CloudWatch Logsで原因を特定する
ハーネスの実行ログはCloudWatch Logsに自動出力されます。ロググループは/aws/bedrock-agentcore/runtimes/harness_<ハーネス名>-DEFAULTです。
ハーネスがモデルとの入出力をテレメトリとして記録しているため、実際にモデルが何を返したかを確認できます。
成功時のログ:
{
"role": "assistant",
"message": "東京\n"
}
失敗時のログ:
{
"role": "assistant",
"message": ""
}
ログを見ると、モデルから受け取った時点で既に空文字列であり、ハーネス側の処理ではなくGPT-5.4モデル側の問題です。
関連情報
この問題は今回の検証固有ではありません。
- DevelopersIOの検証でもBedrock経由のGPT-5.x系で同様の空レスポンス・重複出力が確認されています
ハーネス経由で呼び出せなかったモデル
Gemma 4 31BとGrok 4.3は、ハーネス経由で呼び出すと以下のエラーが返りました。
Berm is not enabled for this account
一方、MantleのBearer Tokenを使った直接呼び出しでは両モデルとも正常に応答しました。公式ドキュメントにもこれらのモデルのサポートに関する記述はなく、現時点でハーネス経由ではサポート外であると判断しました。
今回の構成での使い分け
今回の検証結果から、モデルの安定性とハーネス対応状況で使い分けることにしました。
| モデル | 実行方式 | 理由 |
|---|---|---|
| Claude Haiku 4.5 / Sonnet 5 | ハーネス | 安定、converse_stream |
| GLM-5 / DeepSeek V3.2 / gpt-oss-120b / Gemma 3 27B | ハーネス | 安定、chat_completions / converse_stream |
| GPT-5.4 | Lambda | 空レスポンス問題(モデル側)、リトライ必須 |
| Gemma 4 31B / Grok 4.3 | Lambda | ハーネス経由で呼び出せない(Berm エラー) |
まとめ
AgentCoreハーネスをCFnで構築し、7モデルをper-invocation overrideで呼び出しました。
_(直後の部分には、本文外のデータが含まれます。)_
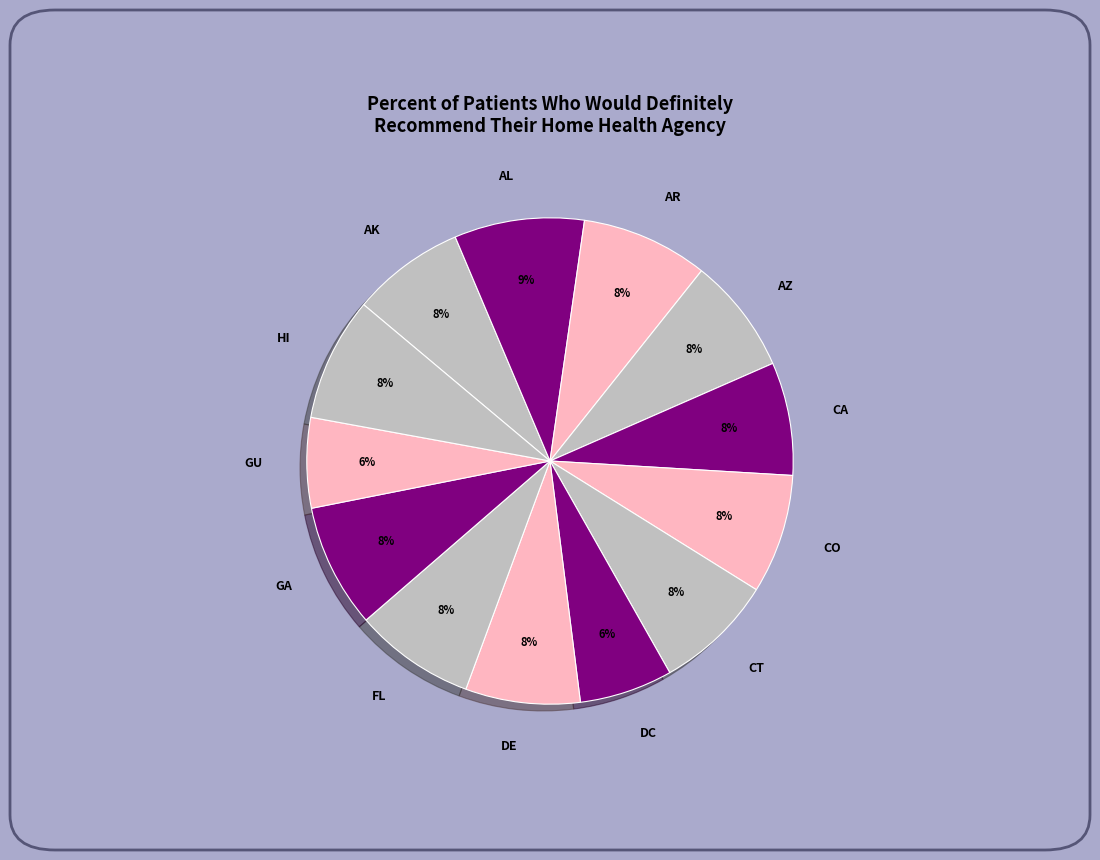

How many slices are in this pie chart?

13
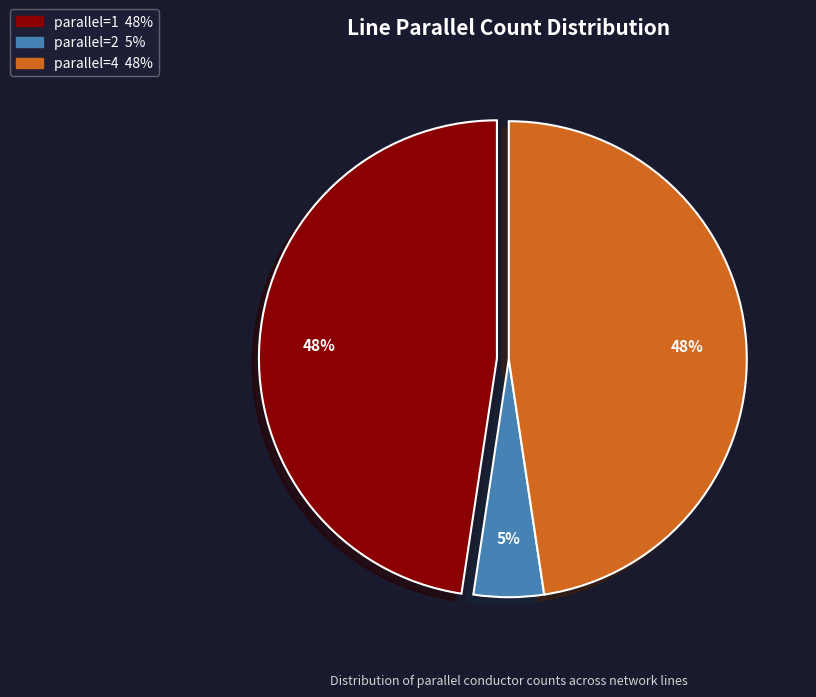

To the nearest percent, what is the average slice percentage?

33%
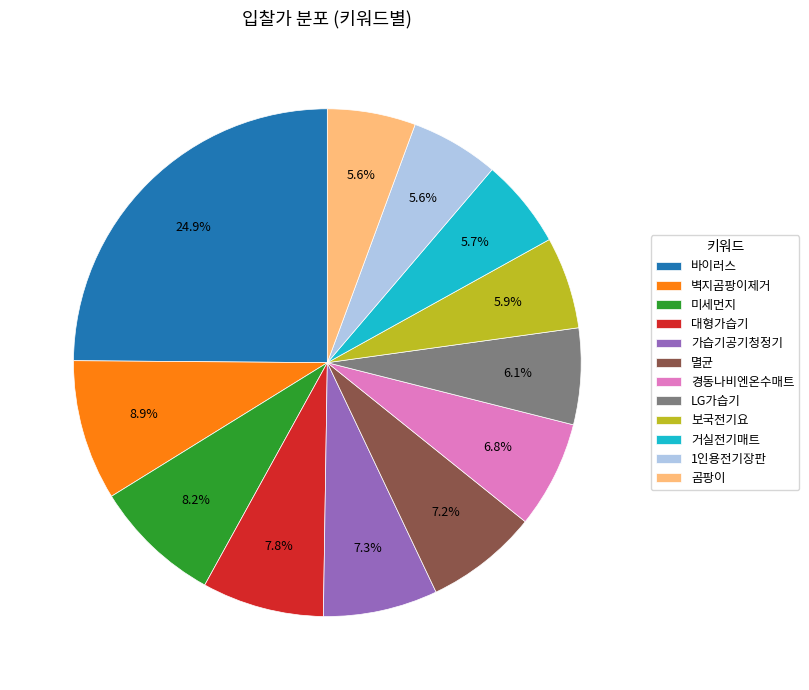

Count the number of slices in the pie.

12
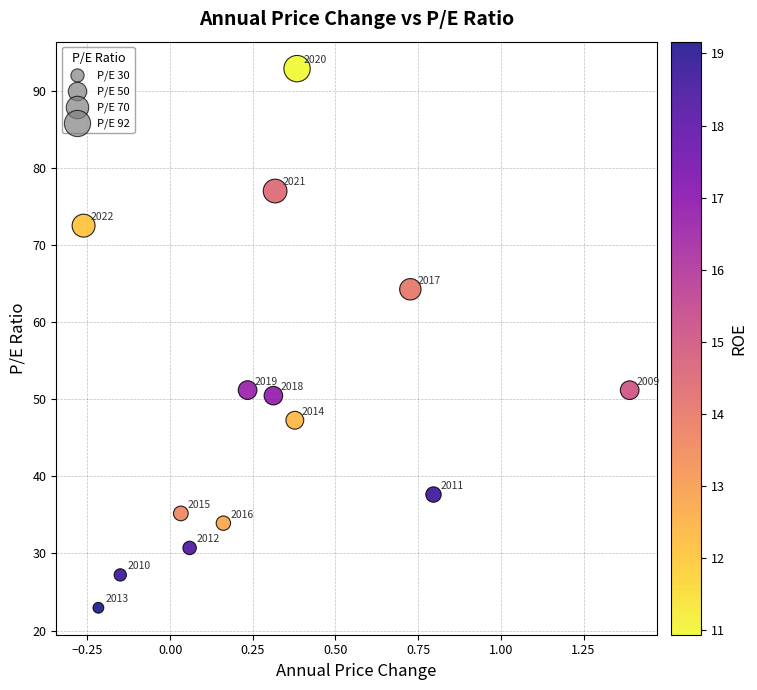

What is the range of Y values (max minus min)?

69.9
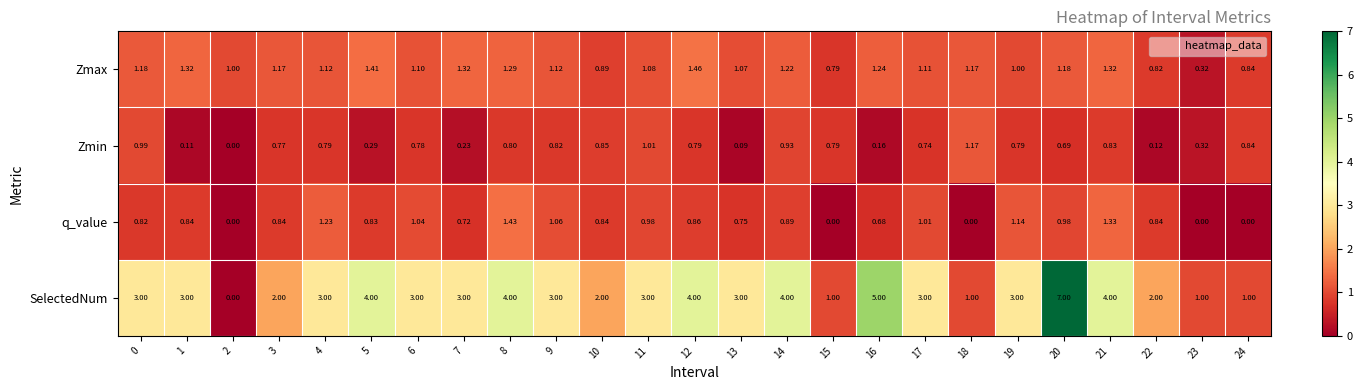

Which series has the largest total across all categories?

SelectedNum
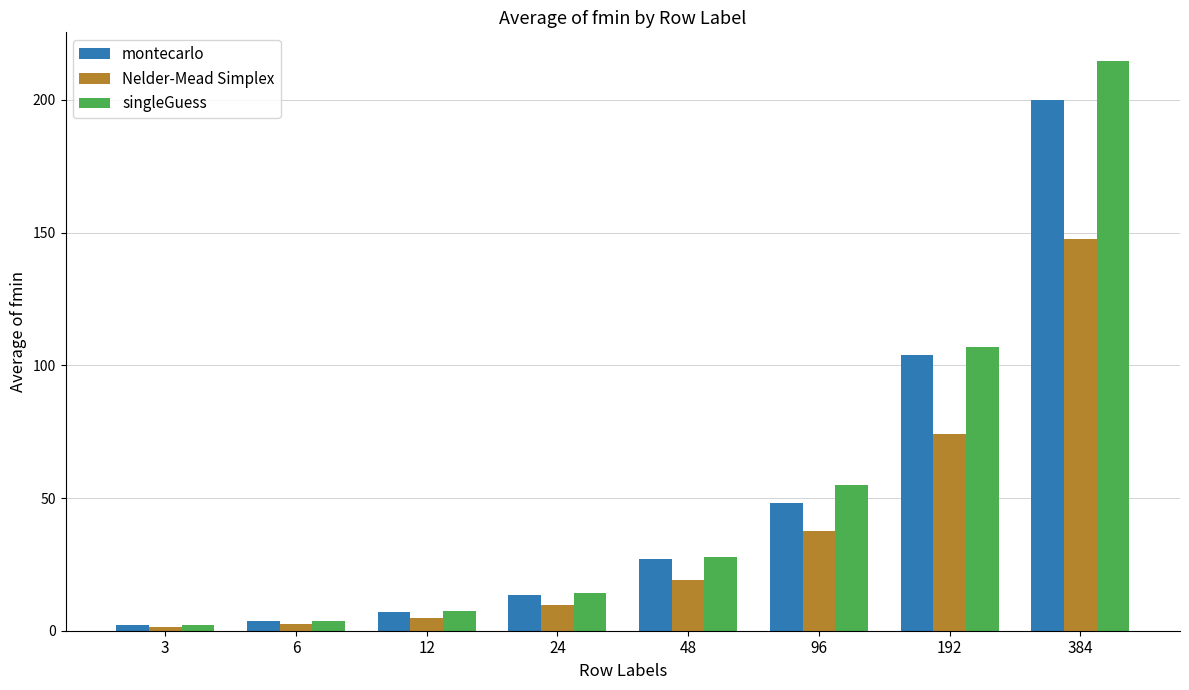

What are all the series names shown in the legend?

montecarlo, Nelder-Mead Simplex, singleGuess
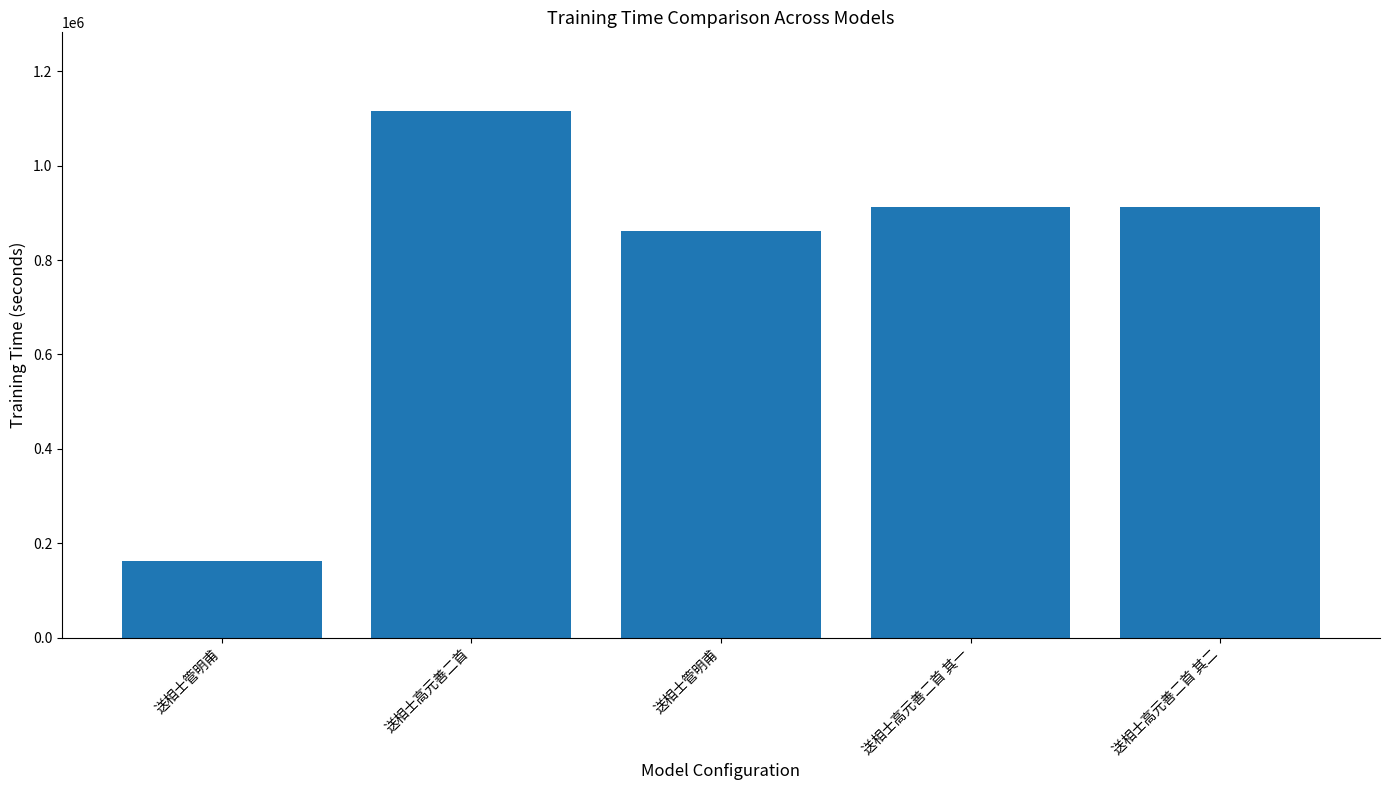

What is the sum of the values at 送相士高元善二首 and 送相士管明甫?

1976770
モデルごとにLambdaを用意する構成と比べると、IAMをハーネスの実行ロールに集約でき、ログも単一のロググループにまとまります。
今回の検証では、Claude、GLM-5、DeepSeek、gpt-oss-120b、Gemma 3 27Bはハーネス経由で安定して応答しました。一方、GPT-5.4は空レスポンスが発生し、Gemma 4 31BとGrok 4.3はハーネス経由では呼び出せませんでした。
コスト面でも、ハーネスのランタイムはI/O wait中のCPU課金がゼロであり、LLM応答待ちが大半を占めるワークロードではLambdaより有利です。
そのため、この構成ではハーネスをマルチモデル呼び出しの標準経路とし、不安定なモデルやハーネス非対応のモデルだけをLambdaに切り出す方針がシンプルです。